-- Task goal --
The copy must hold exactly the lines from the one with "hfov_deg: 83.3" through the end of the listing below, and nothing else, with no pictures.

-- Provided records --
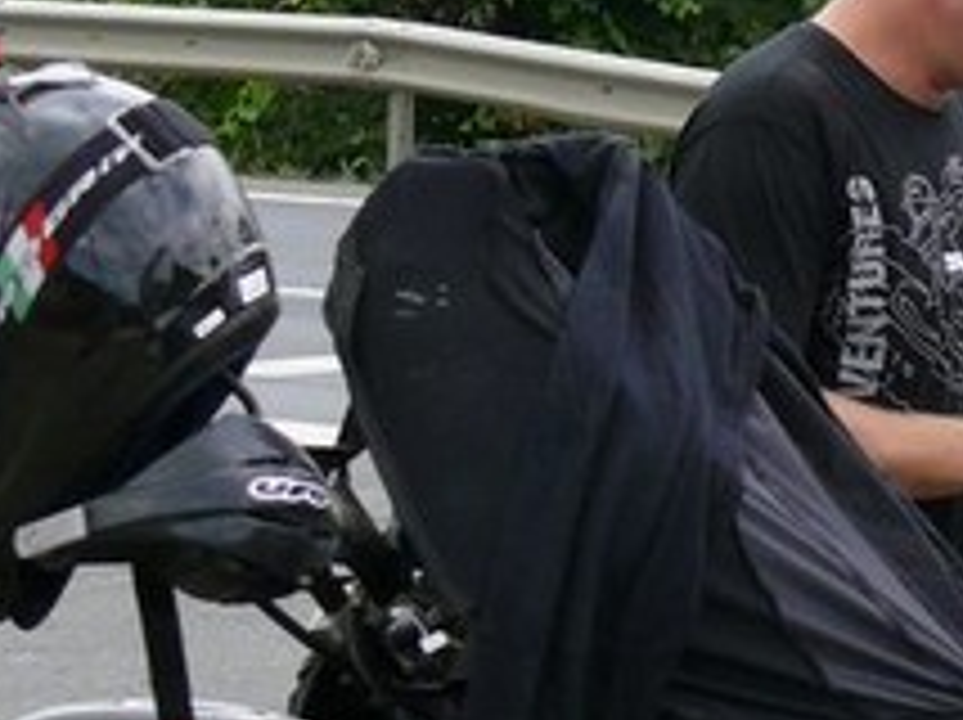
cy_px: 324
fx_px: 6753
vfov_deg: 6.1
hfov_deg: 7.9
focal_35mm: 243
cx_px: 1764
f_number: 4
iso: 100
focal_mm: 12.8
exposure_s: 1/200
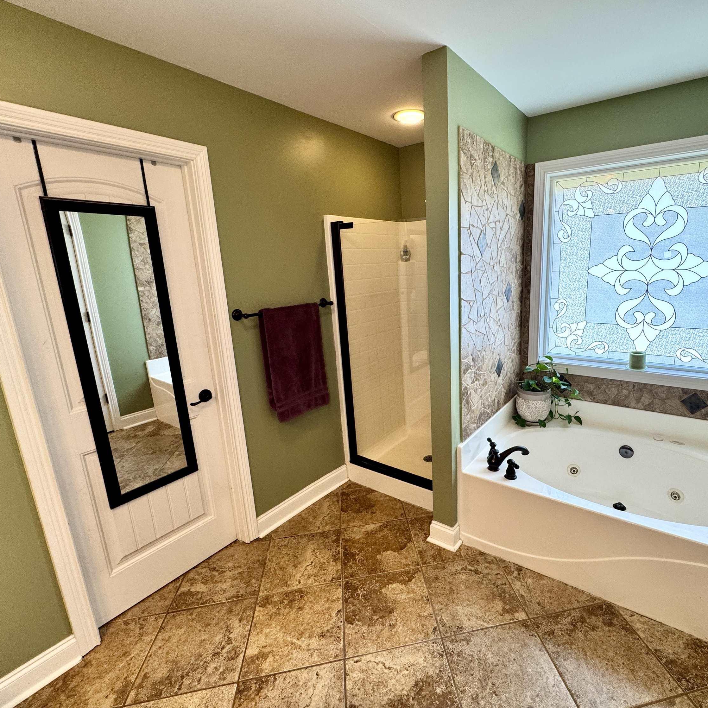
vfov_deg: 84.0
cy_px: 353
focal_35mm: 17
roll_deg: +2.1
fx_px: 393
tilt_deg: -13.7
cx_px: 411
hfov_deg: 83.3
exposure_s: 1/120
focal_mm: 2.22
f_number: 2.2
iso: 160
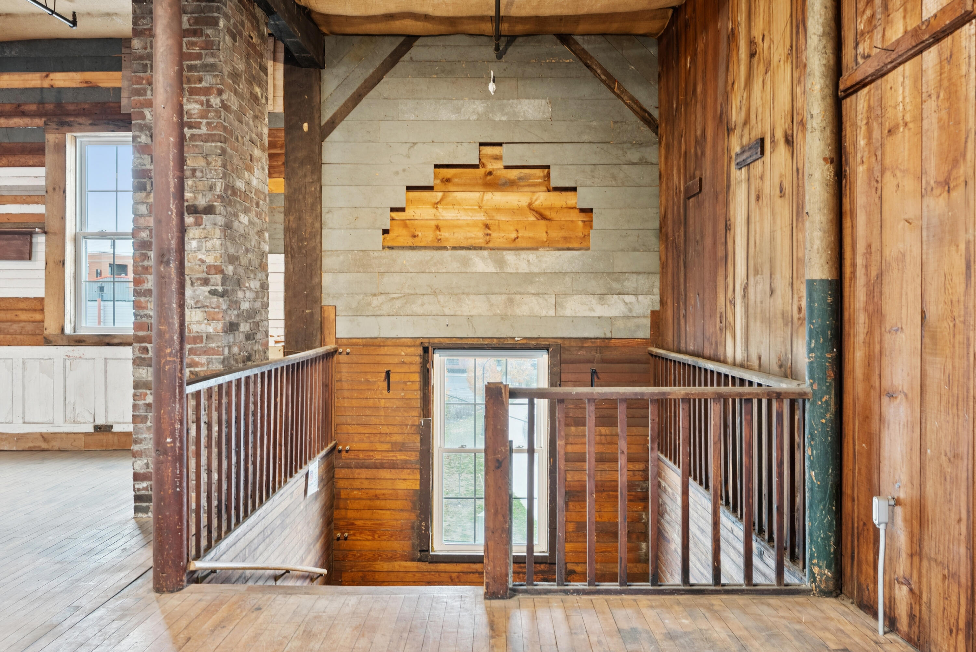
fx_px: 746
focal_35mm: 28
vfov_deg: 47.2
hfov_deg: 66.4
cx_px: 488
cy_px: 326
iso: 320
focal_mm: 27.5
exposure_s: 1/2.5
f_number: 7.1
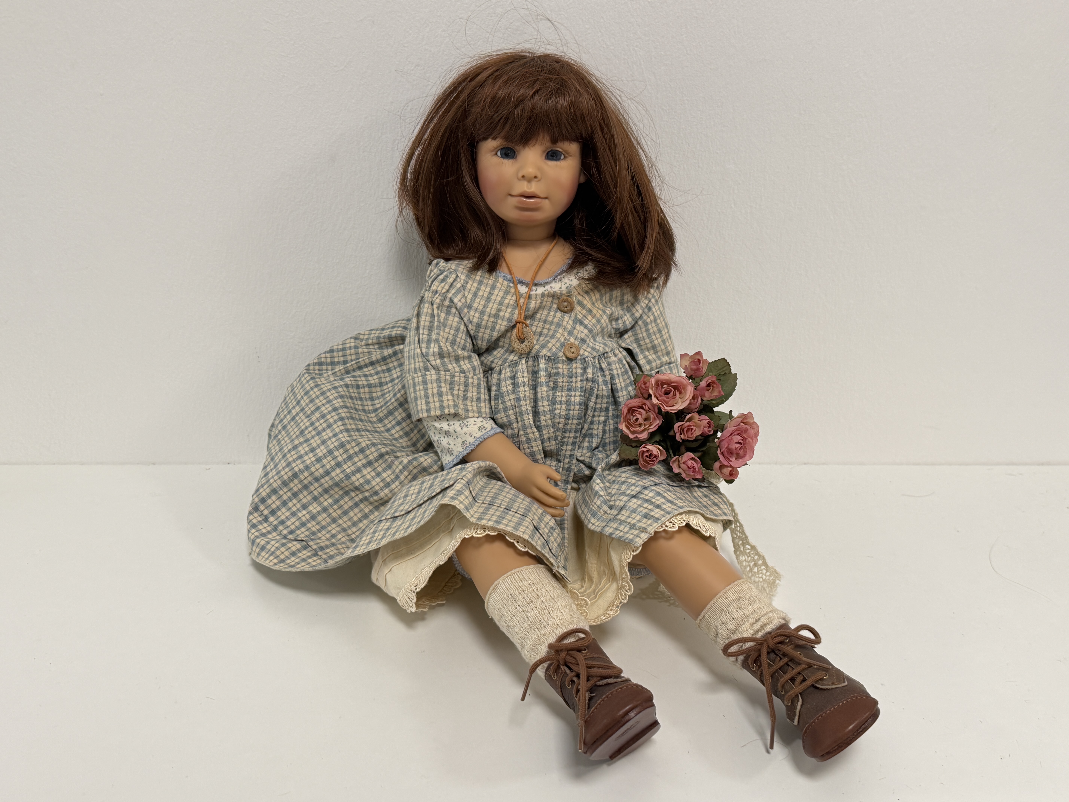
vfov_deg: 40.7
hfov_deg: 52.6
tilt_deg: -22.8
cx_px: 534
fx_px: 1081
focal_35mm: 35
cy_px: 401
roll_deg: -1.8
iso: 160
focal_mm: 6.76
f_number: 1.78
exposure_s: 1/100
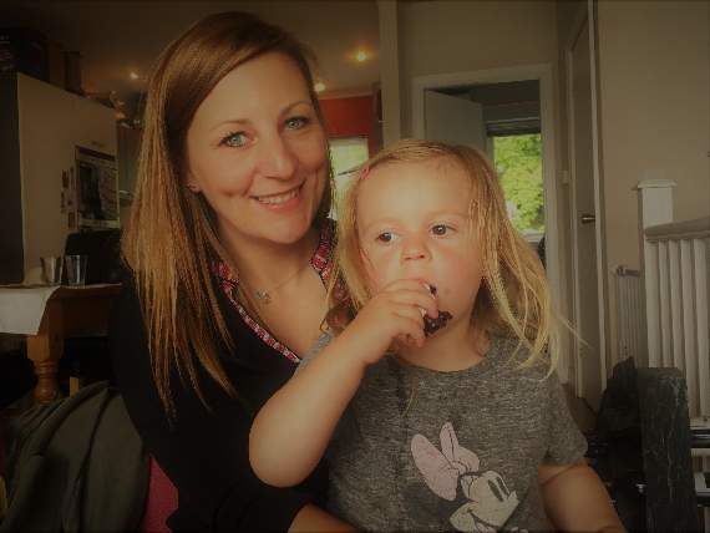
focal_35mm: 29
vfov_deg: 48.3
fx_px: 595
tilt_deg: +0.2
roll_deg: +2.0
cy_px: 266
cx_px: 355
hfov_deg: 61.6
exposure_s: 1/33
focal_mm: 4.15
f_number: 2.2
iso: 32
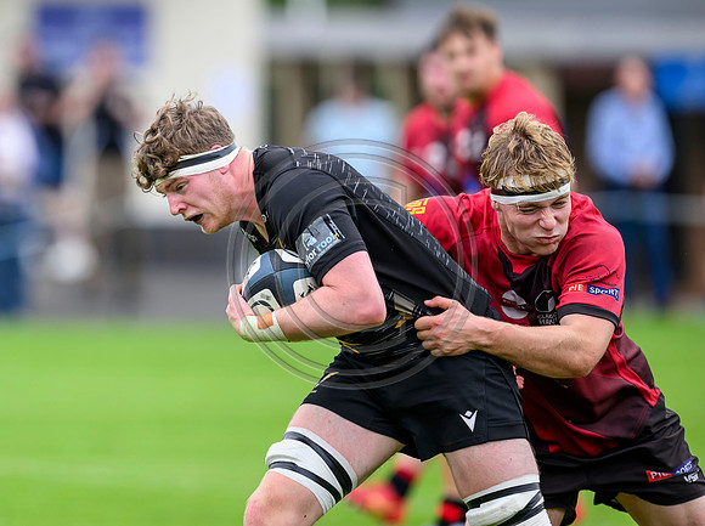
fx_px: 11587
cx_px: 184
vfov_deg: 2.6
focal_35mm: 570
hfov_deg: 3.5
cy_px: 178
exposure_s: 1/1600
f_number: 3.5
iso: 500
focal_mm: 400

-- Answer to the problem --
hfov_deg: 83.3
exposure_s: 1/120
focal_mm: 2.22
f_number: 2.2
iso: 160
fx_px: 746
focal_35mm: 28
vfov_deg: 47.2
hfov_deg: 66.4
cx_px: 488
cy_px: 326
iso: 320
focal_mm: 27.5
exposure_s: 1/2.5
f_number: 7.1
vfov_deg: 40.7
hfov_deg: 52.6
tilt_deg: -22.8
cx_px: 534
fx_px: 1081
focal_35mm: 35
cy_px: 401
roll_deg: -1.8
iso: 160
focal_mm: 6.76
f_number: 1.78
exposure_s: 1/100
focal_35mm: 29
vfov_deg: 48.3
fx_px: 595
tilt_deg: +0.2
roll_deg: +2.0
cy_px: 266
cx_px: 355
hfov_deg: 61.6
exposure_s: 1/33
focal_mm: 4.15
f_number: 2.2
iso: 32
fx_px: 11587
cx_px: 184
vfov_deg: 2.6
focal_35mm: 570
hfov_deg: 3.5
cy_px: 178
exposure_s: 1/1600
f_number: 3.5
iso: 500
focal_mm: 400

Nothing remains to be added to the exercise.